36 039 (R2163) Wijziging van de Douaneovereenkomst inzake het internationale vervoer van goederen onder dekking van carnets TIR (TIR-Overeenkomst); Genève, 15 oktober 2020

B/ nr. 2 ADVIES AFDELING ADVISERING RAAD VAN STATE VAN HET KONINKRIJK EN NADER RAPPORT

Hieronder zijn opgenomen het advies van de Afdeling advisering van de Raad van State van het Koninkrijk d.d. 6 oktober 2021 en het nader rapport d.d. 8 december 2021, aangeboden aan de Koning door de Minister van Buitenlandse Zaken, mede namens de Staatssecretaris van Financiën. Het advies van de Afdeling advisering van de Raad van State van het Koninkrijk is cursief afgedrukt.

Blijkens de mededeling van de Directeur van Uw kabinet van 21 juli 2021, no. 2021001497, machtigde Uwe Majesteit de Afdeling advisering van de Raad van State van het Koninkrijk haar advies inzake de bovenvermelde wijziging rechtstreeks aan mij te doen toekomen. Dit advies, gedateerd 6 oktober 2021, nr. W06.21.0227/III/K, bied ik U hierbij aan. De tekst van het advies treft u hieronder aan, voorzien van mijn reactie.

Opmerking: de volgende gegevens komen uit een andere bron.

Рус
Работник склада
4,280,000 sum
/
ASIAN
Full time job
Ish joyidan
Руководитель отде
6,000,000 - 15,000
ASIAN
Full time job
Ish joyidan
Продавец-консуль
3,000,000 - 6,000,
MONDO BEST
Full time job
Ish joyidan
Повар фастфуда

Bij Kabinetsmissive van 21 juli 2021, no. 2021001497, heeft Uwe Majesteit, op voordracht van de Minister van Buitenlandse Zaken, mede namens de Staatssecretaris van Financiën, bij de Afdeling advisering van de Raad van State van het Koninkrijk ter overweging aanhangig gemaakt de wijziging van de Douaneovereenkomst inzake het internationale vervoer van goederen onder dekking van carnets TIR (TIR-Overeenkomst); Genève, 15 oktober 2020 (Trb. 2021, 73), met toelichtende nota.

De Afdeling advisering van de Raad van State van het Koninkrijk heeft geen opmerkingen over het verdrag.

De Afdeling adviseert het verdrag aan de beide Kamers der Staten-Generaal, de Staten van Aruba, die van Curaçao en die van Sint Maarten over te leggen.

Gelet op artikel 26, zesde lid jo vijfde lid, van de Wet op de Raad van State, adviseert de Afdeling dit advies openbaar te maken.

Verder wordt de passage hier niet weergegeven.